[Dataset items]
----------

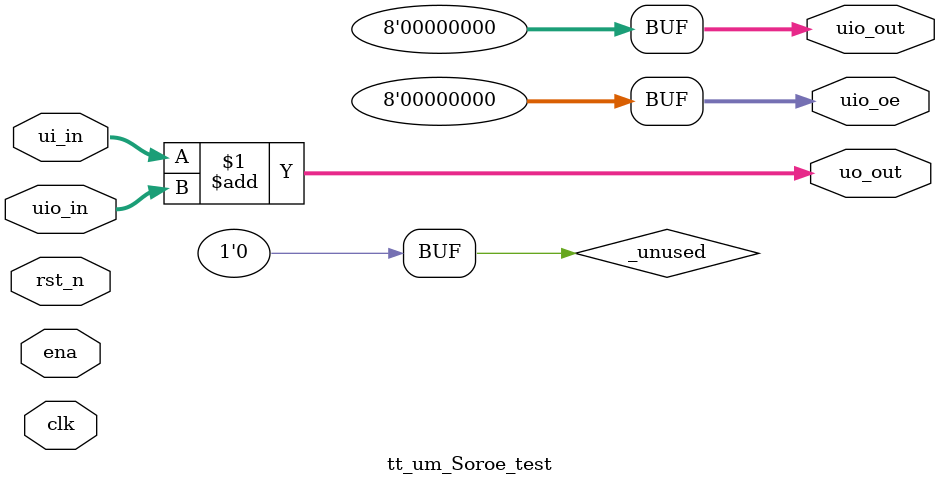
<source format=v>
/*
 * Copyright (c) 2024 Your Name
 * SPDX-License-Identifier: Apache-2.0
 */

`default_nettype none

module tt_um_Soroe_test (
    input  wire [7:0] ui_in,    // Dedicated inputs
    output wire [7:0] uo_out,   // Dedicated outputs
    input  wire [7:0] uio_in,   // IOs: Input path
    output wire [7:0] uio_out,  // IOs: Output path
    output wire [7:0] uio_oe,   // IOs: Enable path (active high: 0=input, 1=output)
    input  wire       ena,      // always 1 when the design is powered, so you can ignore it
    input  wire       clk,      // clock
    input  wire       rst_n     // reset_n - low to reset
);

  // All output pins must be assigned. If not used, assign to 0.
  assign uo_out  = ui_in + uio_in;  // Example: ou_out is the sum of ui_in and uio_in
  assign uio_out = 0;
  assign uio_oe  = 0;

  // List all unused inputs to prevent warnings
  wire _unused = &{ena, clk, rst_n, 1'b0};

endmodule

</source>
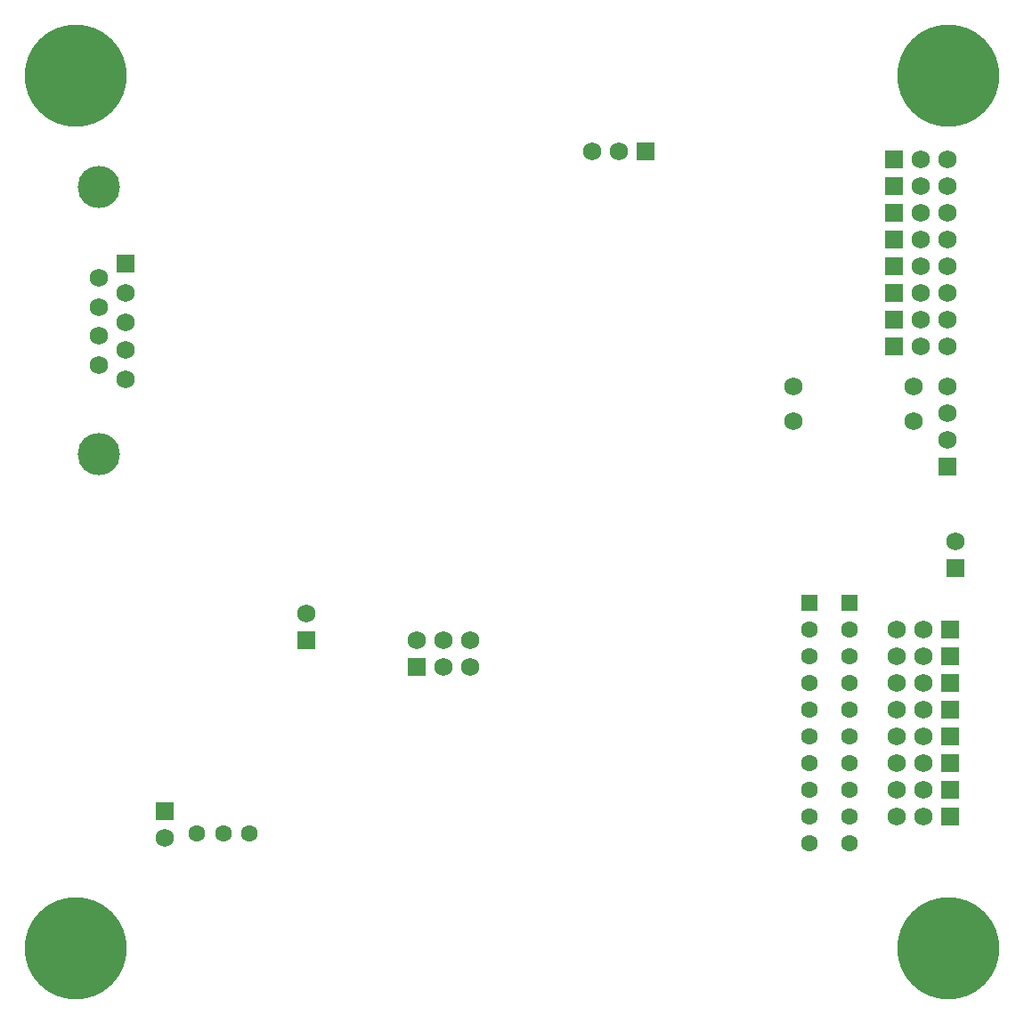
<source format=gbs>
G04 (created by PCBNEW (2013-05-31 BZR 4019)-stable) date 6/28/2014 2:34:58 PM*
%MOIN*%
G04 Gerber Fmt 3.4, Leading zero omitted, Abs format*
%FSLAX34Y34*%
G01*
G70*
G90*
G04 APERTURE LIST*
%ADD10C,0.00590551*%
%ADD11C,0.063*%
%ADD12R,0.068X0.068*%
%ADD13C,0.068*%
%ADD14R,0.063X0.063*%
%ADD15C,0.158*%
%ADD16C,0.383*%
G04 APERTURE END LIST*
G54D10*
G54D11*
X37916Y-48750D03*
X39884Y-48750D03*
X38900Y-48750D03*
G54D12*
X54700Y-23200D03*
G54D13*
X53700Y-23200D03*
X52700Y-23200D03*
G54D12*
X66300Y-38800D03*
G54D13*
X66300Y-37800D03*
G54D12*
X36700Y-47900D03*
G54D13*
X36700Y-48900D03*
G54D14*
X60850Y-40100D03*
G54D11*
X60850Y-41100D03*
X60850Y-42100D03*
X60850Y-43100D03*
X60850Y-44100D03*
X60850Y-45100D03*
X60850Y-46100D03*
X60850Y-47100D03*
X60850Y-48100D03*
X60850Y-49100D03*
G54D14*
X62350Y-40100D03*
G54D11*
X62350Y-41100D03*
X62350Y-42100D03*
X62350Y-43100D03*
X62350Y-44100D03*
X62350Y-45100D03*
X62350Y-46100D03*
X62350Y-47100D03*
X62350Y-48100D03*
X62350Y-49100D03*
G54D13*
X60250Y-33300D03*
X64750Y-33300D03*
X60250Y-32000D03*
X64750Y-32000D03*
G54D12*
X66000Y-35000D03*
G54D13*
X66000Y-34000D03*
X66000Y-33000D03*
X66000Y-32000D03*
G54D12*
X66100Y-41100D03*
G54D13*
X65100Y-41100D03*
X64100Y-41100D03*
G54D12*
X66100Y-42100D03*
G54D13*
X65100Y-42100D03*
X64100Y-42100D03*
G54D12*
X66100Y-43100D03*
G54D13*
X65100Y-43100D03*
X64100Y-43100D03*
G54D12*
X66100Y-44100D03*
G54D13*
X65100Y-44100D03*
X64100Y-44100D03*
G54D12*
X66100Y-45100D03*
G54D13*
X65100Y-45100D03*
X64100Y-45100D03*
G54D12*
X66100Y-46100D03*
G54D13*
X65100Y-46100D03*
X64100Y-46100D03*
G54D12*
X66100Y-47100D03*
G54D13*
X65100Y-47100D03*
X64100Y-47100D03*
G54D12*
X66100Y-48100D03*
G54D13*
X65100Y-48100D03*
X64100Y-48100D03*
G54D12*
X42000Y-41500D03*
G54D13*
X42000Y-40500D03*
G54D12*
X64000Y-23500D03*
G54D13*
X65000Y-23500D03*
X66000Y-23500D03*
G54D12*
X64000Y-24500D03*
G54D13*
X65000Y-24500D03*
X66000Y-24500D03*
G54D12*
X64000Y-25500D03*
G54D13*
X65000Y-25500D03*
X66000Y-25500D03*
G54D12*
X64000Y-26500D03*
G54D13*
X65000Y-26500D03*
X66000Y-26500D03*
G54D12*
X64000Y-27500D03*
G54D13*
X65000Y-27500D03*
X66000Y-27500D03*
G54D12*
X64000Y-28500D03*
G54D13*
X65000Y-28500D03*
X66000Y-28500D03*
G54D12*
X64000Y-29500D03*
G54D13*
X65000Y-29500D03*
X66000Y-29500D03*
G54D12*
X64000Y-30500D03*
G54D13*
X65000Y-30500D03*
X66000Y-30500D03*
G54D15*
X34240Y-24550D03*
X34240Y-34550D03*
G54D12*
X35240Y-27400D03*
G54D13*
X35240Y-28500D03*
X35240Y-29600D03*
X35240Y-30650D03*
X35240Y-31750D03*
X34240Y-31200D03*
X34240Y-30100D03*
X34240Y-29050D03*
X34240Y-27950D03*
G54D16*
X66039Y-53039D03*
X66039Y-20362D03*
X33362Y-20362D03*
X33362Y-53039D03*
G54D12*
X46141Y-42515D03*
G54D13*
X46141Y-41515D03*
X47141Y-42515D03*
X47141Y-41515D03*
X48141Y-42515D03*
X48141Y-41515D03*
M02*

</source>
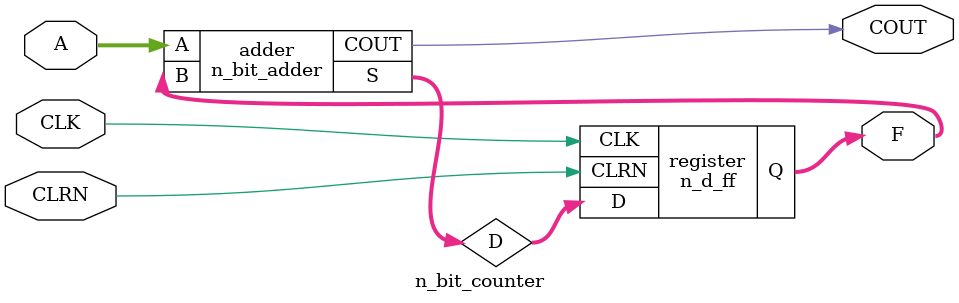
<source format=sv>
module n_bit_adder #(
	parameter WIDTH = 3
)(
	input wire [WIDTH - 1:0] A,
	input wire [WIDTH - 1:0] B,
	output wire [WIDTH - 1:0] S,
	output wire COUT
);
	
	wire [WIDTH:0] D = A + B;
	
	assign S = D[WIDTH - 1:0];
	assign COUT = D[WIDTH];

endmodule : n_bit_adder

module n_d_ff #(
	parameter WIDTH = 3
)(
	input logic CLK,
	input logic [WIDTH - 1:0] D,
	input logic CLRN, // async clear
	output logic [WIDTH - 1:0] Q
);

	// Store from D on clock, CLRN is async
	always @(posedge CLK or negedge CLRN) begin
		if(CLRN == 0)
			Q <= 0;
		else
			Q <= D;
	end

endmodule : n_d_ff

module n_bit_counter #(
	parameter WIDTH = 3
)(
	input logic [WIDTH - 1:0] A,
	input logic CLK,
	input logic CLRN,
	output logic [WIDTH - 1:0]F,
	output logic COUT
);

	logic [WIDTH - 1:0] D;
	
	n_bit_adder adder(A, F, D, COUT);
	
	n_d_ff register(CLK, D, CLRN, F);

endmodule : n_bit_counter
	

</source>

----------

Determine how many lines in the records above hold the word "assign", and answer with that number only.

6